The great Victor Davis Hanson knows a cultural revolution when he sees one and he has no problem likening what’s going on in the streets of America today to something that seeks to “redefine [our] entire societ[y].”
Cultural revolutionaries attack the very referents of our daily lives. The Jacobins’ so-called Reign of Terror during the French Revolution slaughtered Christian clergy, renamed months and created a new supreme being, Reason.
Mao cracked down on supposed Western decadence like the wearing of eyeglasses and made peasants forge pot iron and intellectuals wear dunce caps.
Muammar Kaddafi’s Green Book cult wiped out violins and forced Libyans to raise chickens in their apartments.
The current Black Lives Matter Revolution has “canceled” certain movies, television shows and cartoons, toppled statues, tried to create new autonomous urban zones, and renamed streets and plazas. Some fanatics shave their heads. Others have shamed authorities into washing the feet of their fellow revolutionaries.
And Americans at home watching the madness unfold are left baffled by the progression of the thing ostensibly being protested, bewilderment usually manifested in the realization that people against, say, the confederacy, wouldn’t be gleefully toppling a statue of U.S. Grant, great leader of the Union Army during the Civil War, the man Confederate General Robert E. Lee surrendered to that Spring day in the Appomattox court house.
But they are doing that, and seemingly without recognition of their mistake. So while the “protests” look something more akin to Mao’s cultural revolution, there may be a less ideological and more practical reason for that. Because the Chinese are among several countries that have been sending a lot of money to American universities.
A lot.
To the tune of previously undisclosed $6.5 billion in foreign funds “primarily” from Chinese and Middle Eastern sources, and another $1 billion overall in anonymous foreign funding to American higher education institutions.
An Education Department investigation unearthed $1 billion in anonymous foreign funding on campuses nationwide and discovered a school with direct contracts with the Chinese Communist Party, leading to reforms instituted Monday.
The broad, yearlong inquiry into foreign funding on campus was launched in 2019, and since July of last year, U.S. colleges and universities have reported $6.5 billion in previously undisclosed foreign gifts and contracts, according to a press release which added that institutions have “anonymized” the identities of the donors of at least $1.14 billion in foreign funds flowing in from China, Russia, Qatar, and Saudi Arabia.
Under polarizing Education Secretary Betsy DeVos, the agency is completing the yearlong investigation and creating a portal to make it easier for higher education institutes to report (required by law) their foreign financial entanglements.
Last year, the DOE announced investigations into foreign funding at Georgetown University, Texas A&M University, Cornell University, Rutgers, MIT , University of Maryland, Harvard, Yale, the University of Texas, and Case Western Reserve University.
According to the Washington Examiner, China is one of the main culprits.
The Senate Permanent Subcommittee on Investigations, led by Sen.

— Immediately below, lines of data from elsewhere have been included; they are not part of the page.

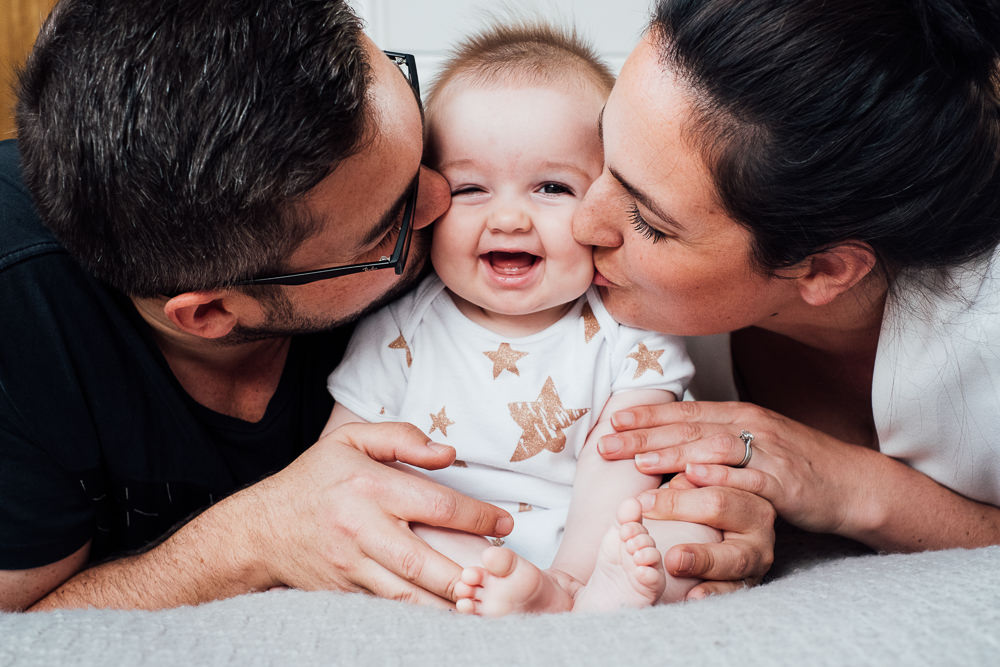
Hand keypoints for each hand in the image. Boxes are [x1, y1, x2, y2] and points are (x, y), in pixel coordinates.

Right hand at [247, 421, 513, 607]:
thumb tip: (449, 453)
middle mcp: (361, 528)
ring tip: (483, 603)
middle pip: (423, 561)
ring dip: (447, 604)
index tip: (505, 524)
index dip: (478, 517)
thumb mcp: (351, 439)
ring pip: (407, 594)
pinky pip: (388, 607)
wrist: (261, 529)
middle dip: (465, 574)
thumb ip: (401, 437)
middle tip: (500, 575)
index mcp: (370, 486)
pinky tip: (448, 615)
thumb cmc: (314, 478)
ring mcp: (351, 565)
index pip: (436, 505)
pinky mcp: (344, 591)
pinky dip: (419, 615)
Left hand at [599, 400, 876, 535]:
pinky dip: (721, 477)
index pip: (684, 412)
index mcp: (739, 415)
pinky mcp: (786, 482)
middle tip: (606, 444)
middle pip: (690, 428)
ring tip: (639, 462)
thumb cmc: (796, 466)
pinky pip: (749, 479)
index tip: (611, 421)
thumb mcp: (752, 444)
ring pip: (714, 449)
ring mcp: (769, 452)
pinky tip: (695, 478)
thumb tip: (669, 444)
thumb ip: (714, 440)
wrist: (852, 483)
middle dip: (645, 435)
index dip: (647, 416)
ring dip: (674, 454)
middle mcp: (751, 426)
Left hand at [639, 472, 774, 597]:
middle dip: (681, 505)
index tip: (645, 460)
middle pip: (721, 503)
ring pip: (735, 554)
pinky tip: (692, 596)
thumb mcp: (700, 480)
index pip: (713, 466)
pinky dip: (712, 591)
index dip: (680, 462)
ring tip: (673, 559)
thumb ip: (684, 470)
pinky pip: (733, 589)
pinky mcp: (750, 582)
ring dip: (702, 557)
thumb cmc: (708, 503)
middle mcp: (757, 516)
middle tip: (644, 504)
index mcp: (745, 482)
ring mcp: (757, 553)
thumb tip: (651, 455)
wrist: (733, 538)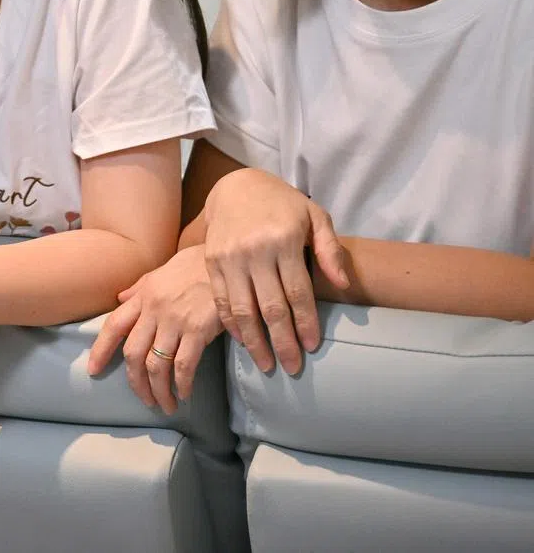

Rob Portman, released a 109-page bipartisan report in November concluding foreign countries “seek to exploit America’s openness to advance their own national interests” and “the most aggressive of them has been China.” It found China used its Thousand Talents Program, which seeks to recruit academics to gain access to proprietary information, for the past two decades to exploit access to U.S. research labs and academic institutions. “China unfairly uses the American research and expertise it obtains for its own economic and military gain,” they said, criticizing the federal government’s failure to combat the problem.
The subcommittee released an initial report in February 2019 warning about foreign funding and Chinese influence both in K-12 classrooms and university campuses nationwide, noting that “foreign government spending on U.S. schools is effectively a black hole.”
So when the protests and statue toppling starts to look confusing, and you start to get the distinct impression it’s a protest against the West in general and the U.S. in particular, listen to that instinct.